Washington As job losses continue to slow the nation’s economic recovery, labor experts and economists are urging Congress and the Obama administration to boost funding for a little-known program that 17 states are using to avert layoffs and keep workers in their jobs.
Mass layoffs of 50 or more employees claimed 278,000 jobs in the third quarter alone, according to new government data. All the laid-off workers were idled for at least a month and only one-third of their employers expected any of them to be recalled.
In the face of continuing business slowdowns, however, thousands of employers are forgoing layoffs and taking advantage of state “work-sharing” programs in which they cut the hours of full-time workers, who then recoup a portion of their lost wages — usually 50 to 60 percent — from unemployment insurance benefits.
The rules vary by state, but work sharing typically helps reimburse employees for wage reductions ranging from 10 to 60 percent.
For example, an employer that needs to cut 20 percent of its full-time work force could do so through layoffs. If those laid-off workers earned an average of $500 a week, they probably could expect roughly $250 a week in unemployment benefits.

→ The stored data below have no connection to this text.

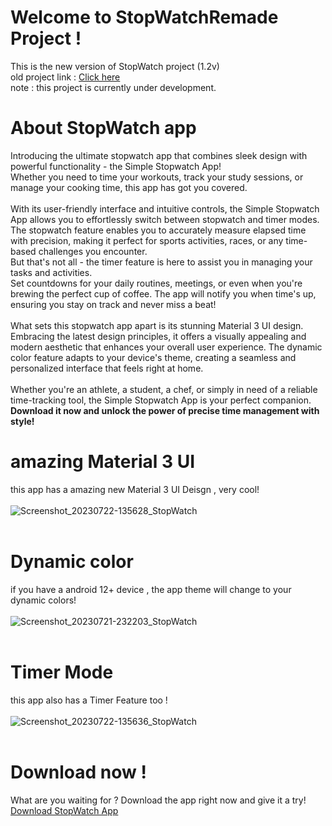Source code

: # Welcome to StopWatchRemade Project !
This is the new version of StopWatch project (1.2v) <br/>
old project link : <a href="https://github.com/0developers/StopWatch"> Click here </a> <br/>
note : this project is currently under development.

# About StopWatch app 
Introducing the ultimate stopwatch app that combines sleek design with powerful functionality - the Simple Stopwatch App! <br/>
Whether you need to time your workouts, track your study sessions, or manage your cooking time, this app has got you covered. <br/>
<br/>
With its user-friendly interface and intuitive controls, the Simple Stopwatch App allows you to effortlessly switch between stopwatch and timer modes. <br/>
The stopwatch feature enables you to accurately measure elapsed time with precision, making it perfect for sports activities, races, or any time-based challenges you encounter.
<br/>
But that's not all - the timer feature is here to assist you in managing your tasks and activities. <br/>
Set countdowns for your daily routines, meetings, or even when you're brewing the perfect cup of coffee. The app will notify you when time's up, ensuring you stay on track and never miss a beat! <br/>
<br/>
What sets this stopwatch app apart is its stunning Material 3 UI design. Embracing the latest design principles, it offers a visually appealing and modern aesthetic that enhances your overall user experience. The dynamic color feature adapts to your device's theme, creating a seamless and personalized interface that feels right at home. <br/>
<br/>
Whether you're an athlete, a student, a chef, or simply in need of a reliable time-tracking tool, the Simple Stopwatch App is your perfect companion. 
<br/><b>Download it now and unlock the power of precise time management with style!</b>




# amazing Material 3 UI
this app has a amazing new Material 3 UI Deisgn , very cool! <br/> <br/>
![Screenshot_20230722-135628_StopWatch](https://github.com/0developers/StopWatchRemade/assets/115115225/fd5fd76e-2250-49ad-9223-d4165f383657) <br/> <br/>
# Dynamic color
if you have a android 12+ device , the app theme will change to your dynamic colors!<br/> <br/>
![Screenshot_20230721-232203_StopWatch](https://github.com/0developers/StopWatchRemade/assets/115115225/49bca218-8583-46bd-a9b4-c57e8047dd31)  <br/> <br/>
# Timer Mode 
this app also has a Timer Feature too ! <br/> <br/>
![Screenshot_20230722-135636_StopWatch](https://github.com/0developers/StopWatchRemade/assets/115115225/2adeaec7-94c2-4f27-99b5-8de37071a90b)  <br/> <br/>

# Download now !
What are you waiting for ? Download the app right now and give it a try!
<br/> <a href="">Download StopWatch App</a>





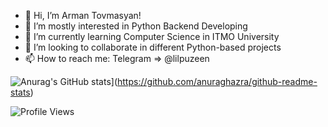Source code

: - 👋 Hi, I’m Arman Tovmasyan!
- 👀 I’m mostly interested in Python Backend Developing
- 🌱 I’m currently learning Computer Science in ITMO University
- 💞️ I’m looking to collaborate in different Python-based projects
- 📫 How to reach me: Telegram => @lilpuzeen

![Anurag's GitHub stats](https://github-readme-stats.vercel.app/api?username=lilpuzeen)](https://github.com/anuraghazra/github-readme-stats)


![Profile Views](https://komarev.com/ghpvc/?username=lilpuzeen)

<!---
lilpuzeen/lilpuzeen is a ✨ special ✨ repository because its `README.md` (this file) appears on your GitHub profile.
You can click the Preview link to take a look at your changes.
--->
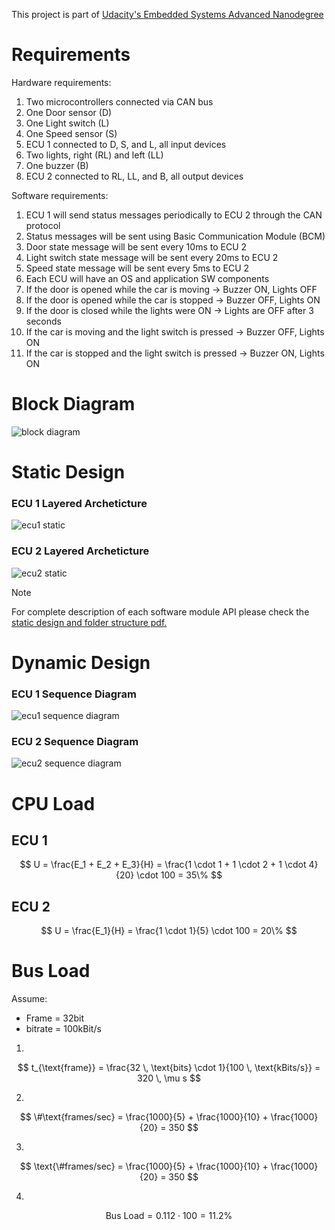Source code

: This project is part of [Udacity's Embedded Systems Advanced Nanodegree](https://github.com/mazarona/embedded-systems-advanced-nanodegree)
# Requirements

Hardware requirements:

1. Two microcontrollers connected via CAN bus
2. One Door sensor (D)
3. One Light switch (L)
4. One Speed sensor (S)
5. ECU 1 connected to D, S, and L, all input devices
6. Two lights, right (RL) and left (LL)
7. One buzzer (B)
8. ECU 2 connected to RL, LL, and B, all output devices

Software requirements:

1. ECU 1 will send status messages periodically to ECU 2 through the CAN protocol
2. Status messages will be sent using Basic Communication Module (BCM)
3. Door state message will be sent every 10ms to ECU 2
4. Light switch state message will be sent every 20ms to ECU 2
5. Speed state message will be sent every 5ms to ECU 2
6. Each ECU will have an OS and application SW components
7. If the door is opened while the car is moving → Buzzer ON, Lights OFF
8. If the door is opened while the car is stopped → Buzzer OFF, Lights ON
9. If the door is closed while the lights were ON → Lights are OFF after 3 seconds
10. If the car is moving and the light switch is pressed → Buzzer OFF, Lights ON
11. If the car is stopped and the light switch is pressed → Buzzer ON, Lights ON

# Block Diagram
![block diagram](images/diagram.png?raw=true "block diagram")

# Static Design

### ECU 1 Layered Archeticture
![ecu1 static](images/ecu1_static_design.png?raw=true "ecu1 static")


### ECU 2 Layered Archeticture
![ecu2 static](images/ecu2_static_design.png?raw=true "ecu2 static")


> [!NOTE]
> For complete description of each software module API please check the [static design and folder structure pdf.](static-design/static_design_and_folder_structure.pdf)

# Dynamic Design


### ECU 1 Sequence Diagram
![ecu1 sequence diagram](images/ecu1_sequence_diagram.png?raw=true "ecu1 sequence diagram")

### ECU 2 Sequence Diagram
![ecu2 sequence diagram](images/ecu2_sequence_diagram.png?raw=true "ecu2 sequence diagram")

# CPU Load
## ECU 1
$$
U = \frac{E_1 + E_2 + E_3}{H} = \frac{1 \cdot 1 + 1 \cdot 2 + 1 \cdot 4}{20} \cdot 100 = 35\%
$$

## ECU 2
$$
U = \frac{E_1}{H} = \frac{1 \cdot 1}{5} \cdot 100 = 20\%
$$


# Bus Load

Assume:
- Frame = 32bit
- bitrate = 100kBit/s

1. 
$$
t_{\text{frame}} = \frac{32 \, \text{bits} \cdot 1}{100 \, \text{kBits/s}} = 320 \, \mu s
$$

2. 
$$
\#\text{frames/sec} = \frac{1000}{5} + \frac{1000}{10} + \frac{1000}{20} = 350
$$

3. 
$$
\text{\#frames/sec} = \frac{1000}{5} + \frac{1000}{10} + \frac{1000}{20} = 350
$$


4. 
$$
\text{Bus Load} = 0.112 \cdot 100 = 11.2\%
$$

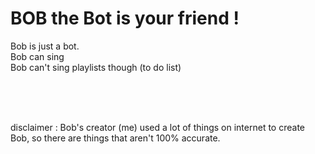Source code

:# BOB the Bot is your friend ! 

Bob is just a bot.
<br>
Bob can sing 
<br>
Bob can't sing playlists though (to do list)

<br><br><br>


disclaimer :
Bob's creator (me) used a lot of things on internet to create Bob, so there are things that aren't 100% accurate. 
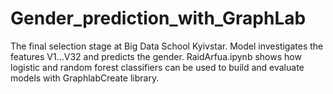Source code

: # Gender_prediction_with_GraphLab

The final selection stage at Big Data School Kyivstar.
Model investigates the features V1...V32 and predicts the gender.
RaidArfua.ipynb shows how logistic and random forest classifiers can be used to build and evaluate models with GraphlabCreate library.
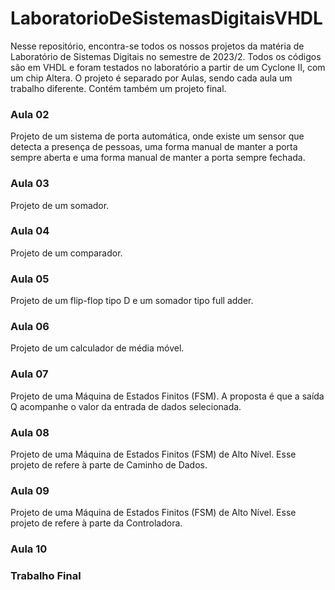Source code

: # LaboratorioDeSistemasDigitaisVHDL

  Nesse repositório, encontra-se todos os nossos projetos da matéria de Laboratório de Sistemas Digitais no semestre de 2023/2. Todos os códigos são em VHDL e foram testados no laboratório a partir de um Cyclone II, com um chip Altera.
  O projeto é separado por Aulas, sendo cada aula um trabalho diferente. Contém também um projeto final.

### Aula 02
  Projeto de um sistema de porta automática, onde existe um sensor que detecta a presença de pessoas, uma forma manual de manter a porta sempre aberta e uma forma manual de manter a porta sempre fechada.
### Aula 03
  Projeto de um somador.
### Aula 04
  Projeto de um comparador.
### Aula 05
  Projeto de um flip-flop tipo D e um somador tipo full adder.
### Aula 06
  Projeto de um calculador de média móvel.
### Aula 07
  Projeto de uma Máquina de Estados Finitos (FSM). A proposta é que a saída Q acompanhe o valor da entrada de dados selecionada.
### Aula 08
  Projeto de uma Máquina de Estados Finitos (FSM) de Alto Nível. Esse projeto de refere à parte de Caminho de Dados.
### Aula 09
  Projeto de uma Máquina de Estados Finitos (FSM) de Alto Nível. Esse projeto de refere à parte da Controladora.
### Aula 10
  
### Trabalho Final

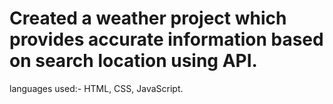 # Created a weather project which provides accurate information based on search location using API.
languages used:- HTML, CSS, JavaScript.
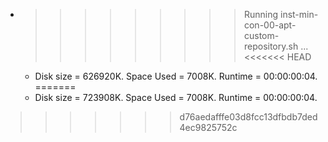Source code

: * >>>>>>>>> Running inst-min-con-00-apt-custom-repository.sh ...
<<<<<<< HEAD
  * Disk size = 626920K. Space Used = 7008K. Runtime = 00:00:00:04.
=======
  * Disk size = 723908K. Space Used = 7008K. Runtime = 00:00:00:04.
>>>>>>> d76aedafffe03d8fcc13dfbdb7ded4ec9825752c
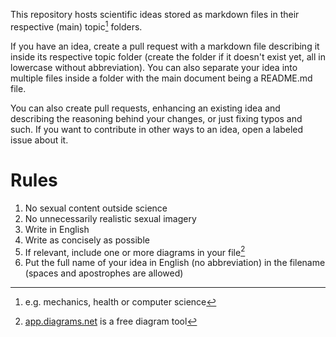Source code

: This repository hosts scientific ideas stored as markdown files in their respective (main) topic[^topics] folders.

If you have an idea, create a pull request with a markdown file describing it inside its respective topic folder (create the folder if it doesn't exist yet, all in lowercase without abbreviation). You can also separate your idea into multiple files inside a folder with the main document being a README.md file.

You can also create pull requests, enhancing an existing idea and describing the reasoning behind your changes, or just fixing typos and such. If you want to contribute in other ways to an idea, open a labeled issue about it.

[^topics]: e.g. mechanics, health or computer science

# Rules

1. No sexual content outside science
2. No unnecessarily realistic sexual imagery
3. Write in English
4. Write as concisely as possible
5. If relevant, include one or more diagrams in your file[^diagram-tool]
6. Put the full name of your idea in English (no abbreviation) in the filename (spaces and apostrophes are allowed)

[^diagram-tool]: [app.diagrams.net](https://app.diagrams.net) is a free diagram tool

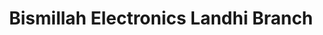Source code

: ---
title: "Bismillah Electronics Landhi Branch"
url: /karachi/bismillah-electronics-landhi-branch/
shop: electronics
---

However, if instead of layoffs those workers’ hours were cut by 20 percent through the work-sharing program, they’d each earn $400 a week. They would also be eligible for the program’s jobless benefits, which would make up about half of that $100 wage cut, or $50. With this approach, the worker’s earnings would be roughly $450 a week, a 10 percent cut instead of a 50 percent cut.

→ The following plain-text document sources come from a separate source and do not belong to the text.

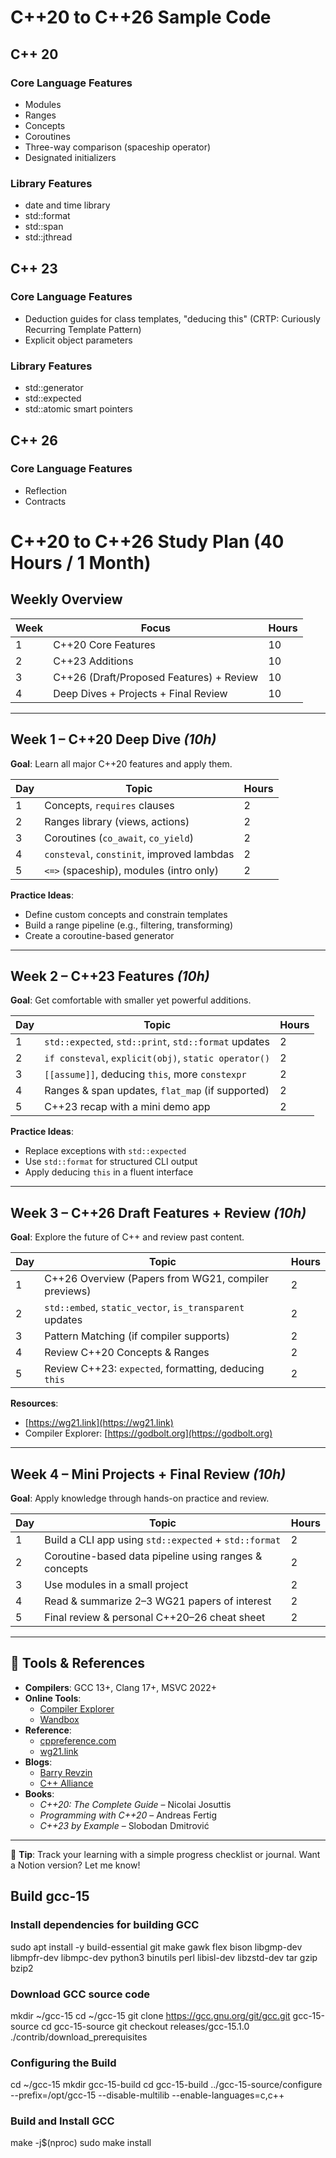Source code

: # C++20 to C++26 Sample Code

## C++ 20
### Core Language Features
- Modules
- Ranges
- Concepts
- Coroutines
- Three-way comparison (spaceship operator)
- Designated initializers

### Library Features
- date and time library
- std::format
- std::span
- std::jthread

## C++ 23
### Core Language Features
- Deduction guides for class templates, "deducing this" (CRTP: Curiously Recurring Template Pattern)
- Explicit object parameters

### Library Features
- std::generator
- std::expected
- std::atomic smart pointers

## C++ 26
### Core Language Features
- Reflection
- Contracts


# C++20 to C++26 Study Plan (40 Hours / 1 Month)

## Weekly Overview

| Week | Focus                                      | Hours |
|------|--------------------------------------------|-------|
| 1    | C++20 Core Features                        | 10    |
| 2    | C++23 Additions                            | 10    |
| 3    | C++26 (Draft/Proposed Features) + Review   | 10    |
| 4    | Deep Dives + Projects + Final Review       | 10    |

---

## Week 1 – C++20 Deep Dive *(10h)*

**Goal**: Learn all major C++20 features and apply them.

| Day | Topic                                               | Hours |
|-----|-----------------------------------------------------|-------|
| 1   | Concepts, `requires` clauses                        | 2     |
| 2   | Ranges library (views, actions)                     | 2     |
| 3   | Coroutines (`co_await`, `co_yield`)                 | 2     |
| 4   | `consteval`, `constinit`, improved lambdas          | 2     |
| 5   | `<=>` (spaceship), modules (intro only)             | 2     |

**Practice Ideas**:
- Define custom concepts and constrain templates
- Build a range pipeline (e.g., filtering, transforming)
- Create a coroutine-based generator

---

## Week 2 – C++23 Features *(10h)*

**Goal**: Get comfortable with smaller yet powerful additions.

| Day | Topic                                                         | Hours |
|-----|---------------------------------------------------------------|-------|
| 1   | `std::expected`, `std::print`, `std::format` updates          | 2     |
| 2   | `if consteval`, `explicit(obj)`, `static operator()`          | 2     |
| 3   | `[[assume]]`, deducing `this`, more `constexpr`               | 2     |
| 4   | Ranges & span updates, `flat_map` (if supported)              | 2     |
| 5   | C++23 recap with a mini demo app                              | 2     |

**Practice Ideas**:
- Replace exceptions with `std::expected`
- Use `std::format` for structured CLI output
- Apply deducing `this` in a fluent interface

---

## Week 3 – C++26 Draft Features + Review *(10h)*

**Goal**: Explore the future of C++ and review past content.

| Day | Topic                                                      | Hours |
|-----|------------------------------------------------------------|-------|
| 1   | C++26 Overview (Papers from WG21, compiler previews)       | 2     |
| 2   | `std::embed`, `static_vector`, `is_transparent` updates    | 2     |
| 3   | Pattern Matching (if compiler supports)                    | 2     |
| 4   | Review C++20 Concepts & Ranges                             | 2     |
| 5   | Review C++23: `expected`, formatting, deducing `this`      | 2     |

**Resources**:
- [https://wg21.link](https://wg21.link)
- Compiler Explorer: [https://godbolt.org](https://godbolt.org)

---

## Week 4 – Mini Projects + Final Review *(10h)*

**Goal**: Apply knowledge through hands-on practice and review.

| Day | Topic                                                                 | Hours |
|-----|-----------------------------------------------------------------------|-------|
| 1   | Build a CLI app using `std::expected` + `std::format`                | 2     |
| 2   | Coroutine-based data pipeline using ranges & concepts                | 2     |
| 3   | Use modules in a small project                                       | 2     |
| 4   | Read & summarize 2–3 WG21 papers of interest                         | 2     |
| 5   | Final review & personal C++20–26 cheat sheet                         | 2     |

---

## 🔧 Tools & References

- **Compilers**: GCC 13+, Clang 17+, MSVC 2022+
- **Online Tools**:
  - [Compiler Explorer](https://godbolt.org)
  - [Wandbox](https://wandbox.org)
- **Reference**:
  - [cppreference.com](https://en.cppreference.com)
  - [wg21.link](https://wg21.link)
- **Blogs**:
  - [Barry Revzin](https://brevzin.github.io/)
  - [C++ Alliance](https://www.cppalliance.org/)
- **Books**:
  - *C++20: The Complete Guide* – Nicolai Josuttis
  - *Programming with C++20* – Andreas Fertig
  - *C++23 by Example* – Slobodan Dmitrović

---

📝 **Tip**: Track your learning with a simple progress checklist or journal. Want a Notion version? Let me know!


## Build gcc-15

### Install dependencies for building GCC

  sudo apt install -y build-essential git make gawk flex bison libgmp-dev libmpfr-dev libmpc-dev python3 binutils perl libisl-dev libzstd-dev tar gzip bzip2

### Download GCC source code

  mkdir ~/gcc-15
  cd ~/gcc-15
  git clone https://gcc.gnu.org/git/gcc.git gcc-15-source
  cd gcc-15-source
  git checkout releases/gcc-15.1.0
  ./contrib/download_prerequisites

### Configuring the Build

  cd ~/gcc-15
  mkdir gcc-15-build
  cd gcc-15-build
  ../gcc-15-source/configure --prefix=/opt/gcc-15 --disable-multilib --enable-languages=c,c++

### Build and Install GCC

  make -j$(nproc)
  sudo make install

Employees like the program, which is sometimes called “short-time compensation,” because the wage reductions are absorbed equally among workers, avoiding the stress and income loss of layoffs. Employers like it because they can reduce payroll and retain experienced workers and don’t have to pay to recruit, hire and train new workers when the economy improves.
State governments like work sharing because participants receive less in cash benefits than laid-off workers do, easing the drain on state unemployment funds, which have been hard hit during the recession.
Work-sharing programs are available in Arizona, Arkansas, California, Connecticut, Florida, Iowa, Kansas, New York state, Maryland, Massachusetts, Minnesota, Missouri, Oregon, Rhode Island, Texas, Vermont and Washington state. Their popularity has skyrocketed since the economy tanked in December 2007.
In California, which established the nation’s first work-sharing program in 1978, nearly 183,000 workers were enrolled through the first nine months of the year, compared with a little more than 80,000 for all of last year.
The nation’s second-largest work-sharing program, in Washington state, has a record enrollment of more than 2,500 businesses and more than 50,000 workers who filed claims this year. The program already has paid out more than $31 million in unemployment benefits this year, compared with $4 million in 2008.
In New York, more than 1,800 companies have enrolled this year, compared with 483 last year. The increase has helped save an estimated 10,500 jobs through the first eight months of the year, more than 2 1/2 times as many as last year.
That surge in participation has convinced many that it’s time to take work sharing national.
“It should be an option in every state,” said Neil Ridley, a senior policy analyst at the Center for Law and Social Policy, a liberal research center in Washington, D.C. “It doesn’t work in every situation, but it should be an option that’s on the table for employers and workers.”